Benson acknowledged that is based in part on the presumption that approval of the measure will result in shuttering the Palo Verde Nuclear Generating Station. That is based on projections that there would be so much solar energy that the power would not be needed at peak solar hours but have nowhere to go and that the plant cannot be kept online and operating.
TEP also says Prop 127 would raise rates, but nowhere near the APS projections. Instead, the company figures residential customers would pay at least an extra $500 a year, with a $3,400 increase for the average business.
In a nearly identical statement in opposition, UniSource, TEP’s cousin company, figures a $650 increase for residential customer and $3,400 for business.
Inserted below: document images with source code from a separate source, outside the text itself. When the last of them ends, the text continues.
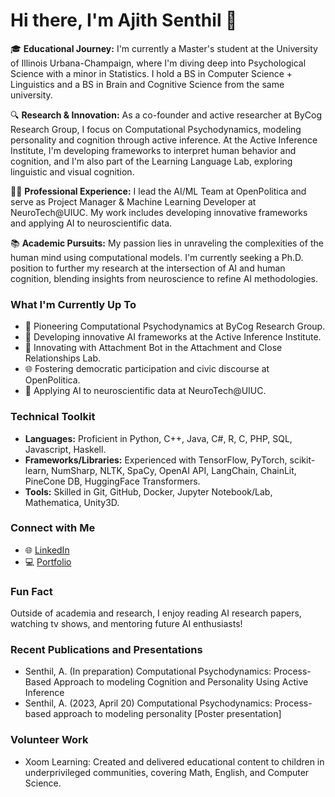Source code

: # Hi there, I'm Ajith Senthil 👋

🎓 **Educational Journey:** I'm currently a Master's student at the University of Illinois Urbana-Champaign, where I'm diving deep into Psychological Science with a minor in Statistics. I hold a BS in Computer Science + Linguistics and a BS in Brain and Cognitive Science from the same university.

🔍 **Research & Innovation:** As a co-founder and active researcher at ByCog Research Group, I focus on Computational Psychodynamics, modeling personality and cognition through active inference. At the Active Inference Institute, I'm developing frameworks to interpret human behavior and cognition, and I'm also part of the Learning Language Lab, exploring linguistic and visual cognition.

👨‍💻 **Professional Experience:** I lead the AI/ML Team at OpenPolitica and serve as Project Manager & Machine Learning Developer at NeuroTech@UIUC. My work includes developing innovative frameworks and applying AI to neuroscientific data.

📚 **Academic Pursuits:** My passion lies in unraveling the complexities of the human mind using computational models. I'm currently seeking a Ph.D. position to further my research at the intersection of AI and human cognition, blending insights from neuroscience to refine AI methodologies.

### What I'm Currently Up To
- 🧠 Pioneering Computational Psychodynamics at ByCog Research Group.
- 🤖 Developing innovative AI frameworks at the Active Inference Institute.
- 💬 Innovating with Attachment Bot in the Attachment and Close Relationships Lab.
- 🌐 Fostering democratic participation and civic discourse at OpenPolitica.
- 🧬 Applying AI to neuroscientific data at NeuroTech@UIUC.

### Technical Toolkit
- **Languages:** Proficient in Python, C++, Java, C#, R, C, PHP, SQL, Javascript, Haskell.
- **Frameworks/Libraries:** Experienced with TensorFlow, PyTorch, scikit-learn, NumSharp, NLTK, SpaCy, OpenAI API, LangChain, ChainLit, PineCone DB, HuggingFace Transformers.
- **Tools:** Skilled in Git, GitHub, Docker, Jupyter Notebook/Lab, Mathematica, Unity3D.

### Connect with Me
- 🌐 [LinkedIn](https://www.linkedin.com/in/ajith-senthil)
- 💻 [Portfolio](https://ajithsenthil.com)

### Fun Fact
Outside of academia and research, I enjoy reading AI research papers, watching tv shows, and mentoring future AI enthusiasts!

### Recent Publications and Presentations
- Senthil, A. (In preparation) Computational Psychodynamics: Process-Based Approach to modeling Cognition and Personality Using Active Inference
- Senthil, A. (2023, April 20) Computational Psychodynamics: Process-based approach to modeling personality [Poster presentation]

### Volunteer Work
- Xoom Learning: Created and delivered educational content to children in underprivileged communities, covering Math, English, and Computer Science.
Also inherent in the debate is the claim by proponents that shutting down fossil-fueled plants will improve public health. They cite reports by the American Lung Association which rates Tucson a D for air pollution with Phoenix, Yuma and Flagstaff all getting an F.
But a study by NERA Economic Consulting commissioned by APS says the initiative “cannot be expected to improve reported levels of ozone pollution in areas where most Arizonans live.’’ That’s because much more of the chemical which can irritate lungs and eyes is produced from everything from wildfires to vehicle emissions.
Opponents also contend that if the concern is air pollution, Prop 127 would have allowed nuclear power to be counted toward the goal, as there are no smokestack emissions.
But campaign consultant Bill Scheel said there are health effects from nuclear power, saying there is a link between high rates of cancer in communities in and around Northern Arizona where uranium is mined.